Besonders in Städten haben sich die erwachsenen Spatzen an das Nahrungsangebot angepasst und sind zu Allesfressern geworden – vorwiegend vegetarisch, von Brotkrümeln über Kuchenreste bis hin zu Pommes. Ist es da verwunderlich, dass so ein echter Berliner Spatz mit seinen Kumpels gerne in Biergärten und Cafés abhängt?

Spatzen sind Gebäudebrüter, eigentlich Höhlen- oder Nischenbrüter. Zum Überleben benötigen sie geeignete Nistplätze, hauptsächlich in Nischen an Gebäuden, in Baumhöhlen oder speziellen Nistkästen. Spatzen schätzen das gesellige Zusammenleben. Das Brüten als Brutgesellschaften in Kolonien bietet erhöhten Schutz vor Feinden. Spatzen sind von Sonnenaufgang bis Sonnenuntergang aktiv. Da kann es in so einer Spatzen-Kolonie schon mal ein bisschen laut zugehen. Wenn aus efeubewachsenen Hauswänden das geschäftige Tschilpen von Spatzen ertönt, erfreut sich mein Herz. Andere Nachbarn dagegen jammern über die Lautstärke. Haben sich die Menschen wirklich schon so sehr an den Straßen- und Stadtlärm gewöhnt, dass sie die lebendigen Klänge der Natur als Störung empfinden?

Spatz

Spatzen sind standorttreu. Besonders während der Brutzeit bleiben sie immer in der Nähe ihres Nestes. Leider werden Hecken und Büsche oft noch im Frühjahr radikal zurückgeschnitten. So verlieren die Spatzen ihre schützenden Verstecke – und das bedeutet zusätzlichen Stress für sie. Wäre das nicht durch achtsame Planung von Gartenarbeiten vermeidbar?

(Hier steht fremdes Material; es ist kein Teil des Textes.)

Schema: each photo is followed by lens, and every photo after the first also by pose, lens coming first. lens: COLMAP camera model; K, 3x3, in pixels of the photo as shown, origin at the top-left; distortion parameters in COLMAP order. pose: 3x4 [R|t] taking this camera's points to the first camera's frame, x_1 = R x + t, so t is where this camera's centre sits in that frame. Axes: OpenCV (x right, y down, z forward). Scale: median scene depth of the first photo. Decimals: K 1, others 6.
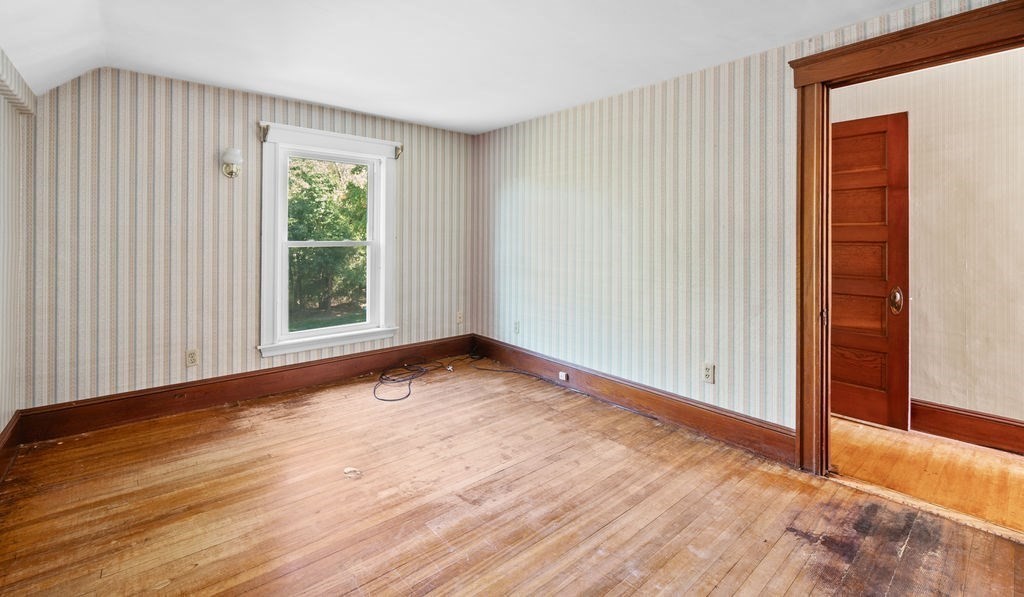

Neben einem Wasserbad lieben Spatzen ihre Staubbäder in feinem Sand. Damit halten sie ihr Gefieder von Parasiten frei. Mit zunehmender Versiegelung fehlt es immer mehr auch an diesen Flächen. Selbst in Gemeinschaftsgärten oder anderen Community Spaces nehmen scheinbare Naturfreunde für ihre Freizeitgestaltung immer mehr grünen Raum in Besitz – ohne viel Rücksicht auf das dort bisher angesiedelte Ökosystem. Aber sind es nicht im Grunde genommen viele Kleinigkeiten, die zusammen eine Gesamtheit ergeben? Im positiven wie im negativen Sinne? Vielleicht ein bisschen weniger Licht im Dunkeln aus Respekt vor Nachttieren und Insekten? Vielleicht ein bisschen weniger Gifte für Pflanzenschutz und Nagetiere, damit andere Tiere und Grundwasser nicht in Mitleidenschaft gezogen werden? Vielleicht einfach ein bisschen mehr Respekt und Mut zur friedlichen Koexistenz und Interessenausgleich?

Sonst wird das Szenario, vor dem Rachel Carson in ihrem 1962 erschienen Buch „Der stumme Frühling“ warnt, doch noch zu einer unumstößlichen Wahrheit und Artenvielfalt geht unwiederbringlich verloren.